かわだのおかず
物価があれよあれよと上がっていくこのご時世、主婦は、新聞に織り込まれてくるチラシとにらめっこして、今日はこっちのスーパーがあっちより安いから、と奮闘努力しているであろう。
私のスーパー選択の基準は、事務所から近くて、夜遅くまでやっているところ。ちょみっとの値段の差は許す!
めがねにかなったのは「かわだ」
事務所から歩いて3分ほど。こじんまりしている。
このスーパーの目玉は(たぶん)おそうざい。100グラム157円で、プラスチックの容器に自由にとれる。その種類は、毎日30は下らないだろう。日替わりの汁類やご飯類も楽しみ。
なにより、味付けがじつにおいしい。
だからか、昼前はお年寄り、昼時はOLや会社員、夕方は主婦、夜はちょんがーのおじさんたち、でごったがえし、閉店のころは、みごとにさばけている。
売り子のおじさんが、またうまい。
「きょうはてんぷら、おいしくあがっているよお。
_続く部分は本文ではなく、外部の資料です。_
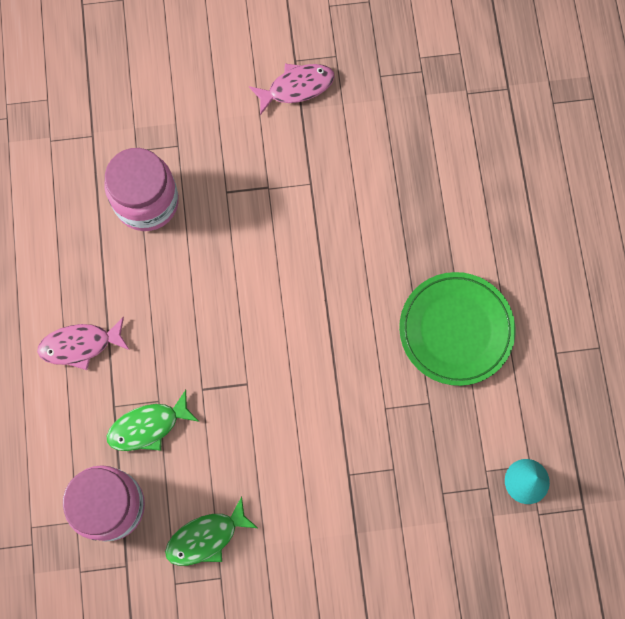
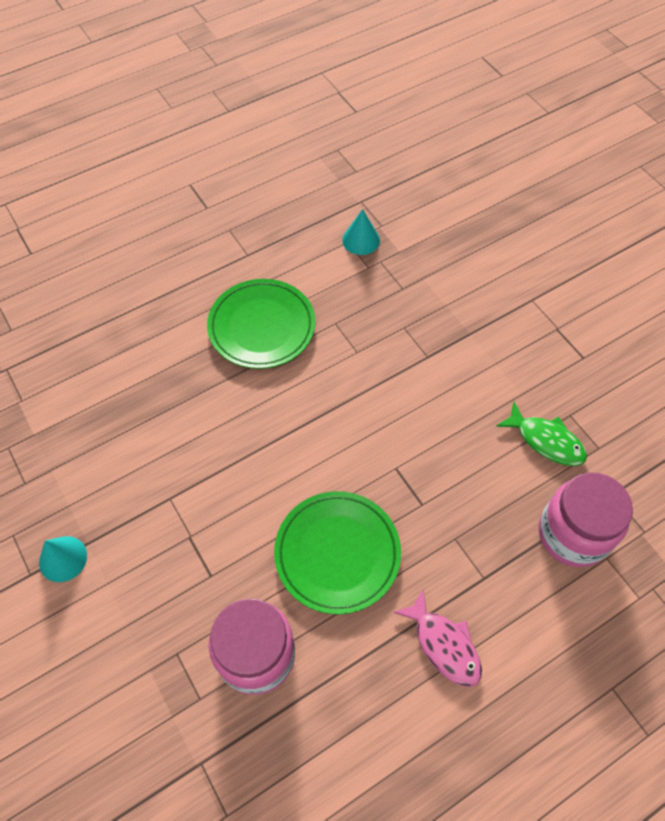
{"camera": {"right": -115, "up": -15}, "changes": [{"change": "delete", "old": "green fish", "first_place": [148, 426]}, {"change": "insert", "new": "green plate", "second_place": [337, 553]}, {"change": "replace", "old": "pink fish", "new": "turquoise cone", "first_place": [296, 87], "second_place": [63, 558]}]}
おうちでてんぷらするとたいへんでしょう」
「新米がおいしく焚けたよ。おいしすぎてメタボにならない程度に、つめてね」
「おいしいつみれ汁ができたよお。1杯150円。おいしくてほっぺたがおちそうだよ」
「できたてのクリームシチューは、暑いときだからこそ、ふーふー言って食べるとおいしいよ」
「カレーがあるよ。夏ばてしないように栄養つけてね」
ここの野菜、肉、魚がつねに鮮度の高いものがおいてあるのは、惣菜でさばけるからだろうし、新鮮であれば、野菜や肉、魚も当然売れ行きがいい。
マンゴーなど宮崎の特産の果物を、おつかいものとして地方発送しても、送った先から、みごとなものをありがとう、と喜ばれる。
店員さんたちは、みな笑顔でてきぱき、仕事をこなしている。
こじんまりしているから、大量の仕入れはいらない。
お年寄りの買い物客には、おうちに車で荷物を運ぶサービスもある。
「かわだ」は市内に何店舗かあったが、ここを除いて、みななくなった。
企業が生き残る戦略を、このスーパーは体現していると、買ってきたお昼ごはんを食べながら思うのだ。